### EXERCISE INSTRUCTIONS
Restate word for word the lines of the material below, from the line with "ISBN 10: 0-13-2719004-5" to the line with "Developing excellent communication", both lines included, and no others.

### EXTRACTED ENTRIES
○ ○ ○ ○
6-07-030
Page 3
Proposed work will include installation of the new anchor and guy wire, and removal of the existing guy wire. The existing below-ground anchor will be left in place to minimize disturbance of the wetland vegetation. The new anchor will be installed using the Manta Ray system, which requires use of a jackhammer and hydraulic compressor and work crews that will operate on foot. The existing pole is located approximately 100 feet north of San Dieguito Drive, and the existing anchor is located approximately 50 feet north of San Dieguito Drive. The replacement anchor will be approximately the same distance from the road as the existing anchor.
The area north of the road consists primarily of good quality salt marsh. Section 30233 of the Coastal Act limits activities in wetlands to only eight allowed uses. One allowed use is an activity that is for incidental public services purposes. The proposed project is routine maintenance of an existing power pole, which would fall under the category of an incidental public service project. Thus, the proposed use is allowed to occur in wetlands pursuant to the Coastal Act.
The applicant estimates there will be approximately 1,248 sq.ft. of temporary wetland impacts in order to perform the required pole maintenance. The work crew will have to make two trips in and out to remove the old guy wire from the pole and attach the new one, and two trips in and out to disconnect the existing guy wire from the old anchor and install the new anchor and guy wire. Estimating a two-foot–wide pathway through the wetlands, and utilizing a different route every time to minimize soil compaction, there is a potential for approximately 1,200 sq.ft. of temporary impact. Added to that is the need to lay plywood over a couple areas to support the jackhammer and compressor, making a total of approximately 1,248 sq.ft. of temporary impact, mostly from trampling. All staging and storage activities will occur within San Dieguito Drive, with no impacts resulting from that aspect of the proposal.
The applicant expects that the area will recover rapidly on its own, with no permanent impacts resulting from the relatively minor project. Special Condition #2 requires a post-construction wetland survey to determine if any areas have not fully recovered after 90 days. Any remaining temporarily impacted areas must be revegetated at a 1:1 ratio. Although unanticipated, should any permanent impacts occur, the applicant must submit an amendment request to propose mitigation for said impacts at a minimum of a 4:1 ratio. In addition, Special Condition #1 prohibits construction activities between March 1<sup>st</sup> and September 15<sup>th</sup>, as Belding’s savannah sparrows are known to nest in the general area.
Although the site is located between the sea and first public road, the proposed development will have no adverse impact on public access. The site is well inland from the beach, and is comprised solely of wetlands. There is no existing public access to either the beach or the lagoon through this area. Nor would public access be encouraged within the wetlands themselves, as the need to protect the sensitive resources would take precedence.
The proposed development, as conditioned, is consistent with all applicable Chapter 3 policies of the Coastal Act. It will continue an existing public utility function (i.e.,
○ ○ ○ ○
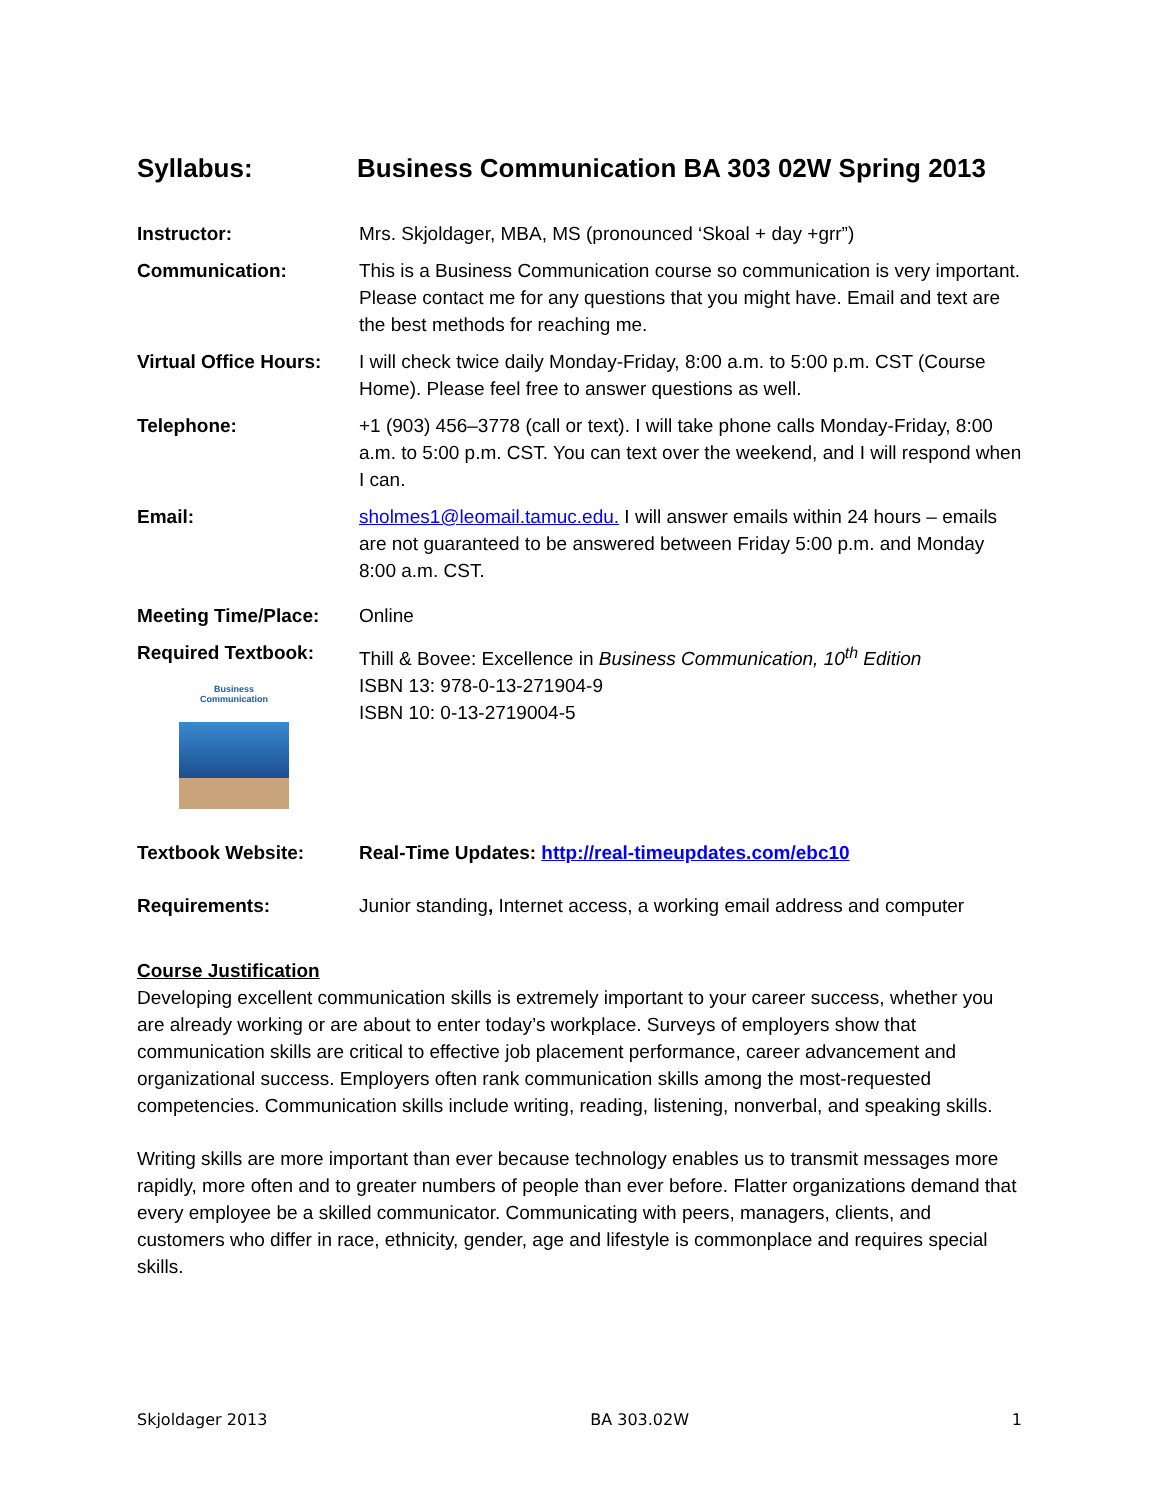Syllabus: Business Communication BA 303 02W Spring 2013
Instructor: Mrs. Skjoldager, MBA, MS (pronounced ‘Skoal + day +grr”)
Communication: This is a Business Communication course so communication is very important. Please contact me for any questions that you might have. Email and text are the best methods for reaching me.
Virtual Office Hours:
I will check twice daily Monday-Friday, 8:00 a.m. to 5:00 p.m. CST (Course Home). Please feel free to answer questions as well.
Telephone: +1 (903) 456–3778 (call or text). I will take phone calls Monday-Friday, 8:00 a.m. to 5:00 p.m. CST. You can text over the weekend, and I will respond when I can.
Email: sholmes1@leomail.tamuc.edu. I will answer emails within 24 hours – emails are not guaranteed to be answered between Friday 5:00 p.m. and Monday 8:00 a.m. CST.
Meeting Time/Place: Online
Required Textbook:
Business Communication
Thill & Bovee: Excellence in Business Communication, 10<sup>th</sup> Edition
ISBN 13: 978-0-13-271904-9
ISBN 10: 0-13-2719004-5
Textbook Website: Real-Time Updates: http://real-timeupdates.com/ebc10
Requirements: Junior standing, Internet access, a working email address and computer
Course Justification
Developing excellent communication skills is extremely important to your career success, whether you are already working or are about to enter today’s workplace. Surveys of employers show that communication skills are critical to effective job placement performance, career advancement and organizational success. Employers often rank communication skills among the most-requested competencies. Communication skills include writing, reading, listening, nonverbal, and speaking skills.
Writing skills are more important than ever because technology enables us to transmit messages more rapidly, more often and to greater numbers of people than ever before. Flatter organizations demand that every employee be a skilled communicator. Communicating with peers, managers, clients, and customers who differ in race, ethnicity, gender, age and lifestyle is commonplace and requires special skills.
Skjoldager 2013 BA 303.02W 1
○ ○ ○ ○
### EXPECTED ANSWER
ISBN 10: 0-13-2719004-5
Textbook Website: Real-Time Updates: http://real-timeupdates.com/ebc10
Requirements: Junior standing, Internet access, a working email address and computer
Course Justification
Developing excellent communication skills is extremely important to your career success, whether you are already working or are about to enter today’s workplace. Surveys of employers show that communication skills are critical to effective job placement performance, career advancement and organizational success. Employers often rank communication skills among the most-requested competencies. Communication skills include writing, reading, listening, nonverbal, and speaking skills.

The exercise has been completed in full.